Data for analysis below:

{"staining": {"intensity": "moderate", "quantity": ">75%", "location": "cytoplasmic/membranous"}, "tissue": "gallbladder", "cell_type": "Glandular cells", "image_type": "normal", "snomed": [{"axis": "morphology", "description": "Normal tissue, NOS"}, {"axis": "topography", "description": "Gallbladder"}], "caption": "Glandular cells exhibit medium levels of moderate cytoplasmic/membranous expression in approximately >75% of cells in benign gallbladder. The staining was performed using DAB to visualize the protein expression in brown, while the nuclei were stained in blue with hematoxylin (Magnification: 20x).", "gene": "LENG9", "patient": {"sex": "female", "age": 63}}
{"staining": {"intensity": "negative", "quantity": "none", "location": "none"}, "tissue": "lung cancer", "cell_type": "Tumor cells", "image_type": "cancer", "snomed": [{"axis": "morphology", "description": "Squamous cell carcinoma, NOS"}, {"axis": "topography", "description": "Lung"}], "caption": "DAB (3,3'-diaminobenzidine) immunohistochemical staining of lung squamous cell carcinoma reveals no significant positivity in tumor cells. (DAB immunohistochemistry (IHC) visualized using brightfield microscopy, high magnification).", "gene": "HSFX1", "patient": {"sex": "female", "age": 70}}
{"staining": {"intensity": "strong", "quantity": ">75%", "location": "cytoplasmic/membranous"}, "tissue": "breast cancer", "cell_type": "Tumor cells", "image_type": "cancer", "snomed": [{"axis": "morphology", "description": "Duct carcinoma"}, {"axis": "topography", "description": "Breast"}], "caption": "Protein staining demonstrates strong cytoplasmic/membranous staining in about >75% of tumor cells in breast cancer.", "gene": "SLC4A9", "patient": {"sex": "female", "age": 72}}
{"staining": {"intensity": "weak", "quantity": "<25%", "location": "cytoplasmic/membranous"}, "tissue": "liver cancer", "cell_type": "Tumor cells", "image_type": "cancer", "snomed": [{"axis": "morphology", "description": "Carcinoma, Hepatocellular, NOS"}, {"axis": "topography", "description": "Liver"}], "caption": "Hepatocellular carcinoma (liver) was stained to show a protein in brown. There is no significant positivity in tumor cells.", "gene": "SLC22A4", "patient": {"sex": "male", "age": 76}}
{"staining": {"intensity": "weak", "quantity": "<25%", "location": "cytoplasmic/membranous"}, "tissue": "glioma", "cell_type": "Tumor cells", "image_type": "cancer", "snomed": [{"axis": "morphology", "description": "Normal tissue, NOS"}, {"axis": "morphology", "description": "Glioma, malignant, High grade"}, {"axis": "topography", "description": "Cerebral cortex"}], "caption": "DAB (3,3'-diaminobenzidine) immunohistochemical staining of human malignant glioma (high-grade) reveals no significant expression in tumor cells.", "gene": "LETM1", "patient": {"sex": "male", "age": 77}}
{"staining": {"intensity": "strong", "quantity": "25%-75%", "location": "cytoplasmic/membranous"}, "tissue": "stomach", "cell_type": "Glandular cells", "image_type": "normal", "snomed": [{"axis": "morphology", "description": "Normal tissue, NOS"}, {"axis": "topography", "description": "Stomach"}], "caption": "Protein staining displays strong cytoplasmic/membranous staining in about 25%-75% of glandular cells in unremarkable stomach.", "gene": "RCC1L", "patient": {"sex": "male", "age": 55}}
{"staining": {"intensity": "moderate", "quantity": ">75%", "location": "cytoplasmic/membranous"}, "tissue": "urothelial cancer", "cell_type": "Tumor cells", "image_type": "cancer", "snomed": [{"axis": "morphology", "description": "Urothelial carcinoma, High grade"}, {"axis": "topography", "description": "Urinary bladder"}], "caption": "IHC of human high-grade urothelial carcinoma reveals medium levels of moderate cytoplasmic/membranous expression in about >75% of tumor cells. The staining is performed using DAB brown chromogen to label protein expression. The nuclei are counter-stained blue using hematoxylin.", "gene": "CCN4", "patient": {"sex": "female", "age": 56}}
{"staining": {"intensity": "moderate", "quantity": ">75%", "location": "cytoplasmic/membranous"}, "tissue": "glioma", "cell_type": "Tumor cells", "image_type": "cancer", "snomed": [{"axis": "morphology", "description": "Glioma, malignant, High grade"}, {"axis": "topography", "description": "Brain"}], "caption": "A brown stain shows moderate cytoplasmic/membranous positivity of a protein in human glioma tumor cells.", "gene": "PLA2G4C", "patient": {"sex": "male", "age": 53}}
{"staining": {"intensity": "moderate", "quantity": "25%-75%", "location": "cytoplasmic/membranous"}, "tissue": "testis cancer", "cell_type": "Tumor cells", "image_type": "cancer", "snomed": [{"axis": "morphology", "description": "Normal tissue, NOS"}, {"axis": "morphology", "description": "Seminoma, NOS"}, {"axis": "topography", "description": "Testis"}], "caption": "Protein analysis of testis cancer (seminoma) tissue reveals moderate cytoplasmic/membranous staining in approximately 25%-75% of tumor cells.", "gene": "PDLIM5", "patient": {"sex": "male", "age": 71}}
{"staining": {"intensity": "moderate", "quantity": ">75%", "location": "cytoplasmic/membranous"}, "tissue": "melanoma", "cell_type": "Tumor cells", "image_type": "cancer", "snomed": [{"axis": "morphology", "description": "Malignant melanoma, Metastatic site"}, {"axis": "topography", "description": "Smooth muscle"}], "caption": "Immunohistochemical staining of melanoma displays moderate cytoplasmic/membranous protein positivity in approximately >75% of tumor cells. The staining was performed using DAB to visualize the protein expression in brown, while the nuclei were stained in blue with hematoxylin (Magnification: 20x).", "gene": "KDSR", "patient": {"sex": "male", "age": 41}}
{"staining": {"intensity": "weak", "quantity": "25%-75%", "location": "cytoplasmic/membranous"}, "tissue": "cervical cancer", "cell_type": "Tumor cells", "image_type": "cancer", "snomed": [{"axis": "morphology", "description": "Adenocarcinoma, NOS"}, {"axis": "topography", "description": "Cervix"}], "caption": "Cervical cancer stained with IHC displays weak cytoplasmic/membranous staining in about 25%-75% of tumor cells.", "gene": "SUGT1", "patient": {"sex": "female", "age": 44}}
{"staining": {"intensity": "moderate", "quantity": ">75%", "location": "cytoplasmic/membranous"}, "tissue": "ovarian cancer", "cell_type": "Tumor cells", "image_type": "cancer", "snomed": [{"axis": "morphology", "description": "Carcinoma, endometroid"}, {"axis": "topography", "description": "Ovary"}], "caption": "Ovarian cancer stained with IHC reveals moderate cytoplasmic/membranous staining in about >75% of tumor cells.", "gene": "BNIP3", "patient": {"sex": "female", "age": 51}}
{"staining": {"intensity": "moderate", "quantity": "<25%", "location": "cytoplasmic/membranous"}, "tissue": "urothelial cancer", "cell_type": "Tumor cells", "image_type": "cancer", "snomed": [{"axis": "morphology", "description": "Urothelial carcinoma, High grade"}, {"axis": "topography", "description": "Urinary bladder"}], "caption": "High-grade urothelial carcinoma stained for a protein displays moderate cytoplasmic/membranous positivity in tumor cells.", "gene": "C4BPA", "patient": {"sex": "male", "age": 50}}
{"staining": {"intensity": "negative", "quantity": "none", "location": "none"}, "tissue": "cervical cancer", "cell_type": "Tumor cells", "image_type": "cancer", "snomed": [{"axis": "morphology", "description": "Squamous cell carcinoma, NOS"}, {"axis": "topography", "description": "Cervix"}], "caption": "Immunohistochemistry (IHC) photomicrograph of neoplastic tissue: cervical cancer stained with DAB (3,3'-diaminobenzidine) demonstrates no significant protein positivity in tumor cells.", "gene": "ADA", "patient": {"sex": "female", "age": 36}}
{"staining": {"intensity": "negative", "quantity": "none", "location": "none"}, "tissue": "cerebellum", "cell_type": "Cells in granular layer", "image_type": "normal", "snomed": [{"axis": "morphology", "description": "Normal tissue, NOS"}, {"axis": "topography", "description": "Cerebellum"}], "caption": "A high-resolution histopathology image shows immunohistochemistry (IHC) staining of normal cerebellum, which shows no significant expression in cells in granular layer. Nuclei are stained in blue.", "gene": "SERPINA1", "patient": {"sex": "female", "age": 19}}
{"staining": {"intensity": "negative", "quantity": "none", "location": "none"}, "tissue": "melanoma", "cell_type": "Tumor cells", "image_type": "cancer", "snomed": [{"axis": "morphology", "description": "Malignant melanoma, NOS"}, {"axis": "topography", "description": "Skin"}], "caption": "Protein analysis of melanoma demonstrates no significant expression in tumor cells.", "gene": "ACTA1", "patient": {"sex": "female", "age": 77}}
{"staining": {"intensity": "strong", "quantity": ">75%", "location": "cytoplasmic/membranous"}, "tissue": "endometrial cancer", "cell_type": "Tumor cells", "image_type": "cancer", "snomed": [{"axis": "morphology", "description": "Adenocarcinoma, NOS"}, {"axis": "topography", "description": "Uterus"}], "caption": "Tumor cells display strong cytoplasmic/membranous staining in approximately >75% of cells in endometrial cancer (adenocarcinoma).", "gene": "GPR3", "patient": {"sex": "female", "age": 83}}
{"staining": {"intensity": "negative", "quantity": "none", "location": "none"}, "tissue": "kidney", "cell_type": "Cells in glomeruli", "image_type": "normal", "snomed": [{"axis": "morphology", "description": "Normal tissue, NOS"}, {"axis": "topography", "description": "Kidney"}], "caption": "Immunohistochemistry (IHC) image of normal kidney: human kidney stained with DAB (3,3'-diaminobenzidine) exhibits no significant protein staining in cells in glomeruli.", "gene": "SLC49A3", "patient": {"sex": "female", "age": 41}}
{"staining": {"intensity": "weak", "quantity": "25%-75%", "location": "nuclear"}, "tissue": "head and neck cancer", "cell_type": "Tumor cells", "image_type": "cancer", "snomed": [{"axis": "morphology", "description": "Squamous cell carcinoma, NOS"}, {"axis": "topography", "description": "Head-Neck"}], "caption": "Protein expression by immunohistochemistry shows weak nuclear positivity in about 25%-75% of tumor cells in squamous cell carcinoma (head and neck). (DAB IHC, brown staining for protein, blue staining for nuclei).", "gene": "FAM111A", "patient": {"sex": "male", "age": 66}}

End of Data for analysis.

Of all the entries above, retype exactly the lines from the line with "with IHC reveals" to the line with "(IHC) photomicrograph of", both included, and no others.

{"staining": {"intensity": "moderate", "quantity": ">75%", "location": "cytoplasmic/membranous"}, "tissue": "ovarian cancer", "cell_type": "Tumor cells", "image_type": "cancer", "snomed": [{"axis": "morphology", "description": "Carcinoma, endometroid"}, {"axis": "topography", "description": "Ovary"}], "caption": "Ovarian cancer stained with IHC reveals moderate cytoplasmic/membranous staining in about >75% of tumor cells.", "gene": "BNIP3", "patient": {"sex": "female", "age": 51}}
{"staining": {"intensity": "moderate", "quantity": "<25%", "location": "cytoplasmic/membranous"}, "tissue": "urothelial cancer", "cell_type": "Tumor cells", "image_type": "cancer", "snomed": [{"axis": "morphology", "description": "Urothelial carcinoma, High grade"}, {"axis": "topography", "description": "Urinary bladder"}], "caption": "High-grade urothelial carcinoma stained for a protein displays moderate cytoplasmic/membranous positivity in tumor cells.", "gene": "C4BPA", "patient": {"sex": "male", "age": 50}}
{"staining": {"intensity": "negative", "quantity": "none", "location": "none"}, "tissue": "cervical cancer", "cell_type": "Tumor cells", "image_type": "cancer", "snomed": [{"axis": "morphology", "description": "Squamous cell carcinoma, NOS"}, {"axis": "topography", "description": "Cervix"}], "caption": "Immunohistochemistry (IHC) photomicrograph of neoplastic tissue: cervical cancer stained with DAB (3,3'-diaminobenzidine) demonstrates no significant protein positivity in tumor cells.", "gene": "ADA", "patient": {"sex": "female", "age": 36}}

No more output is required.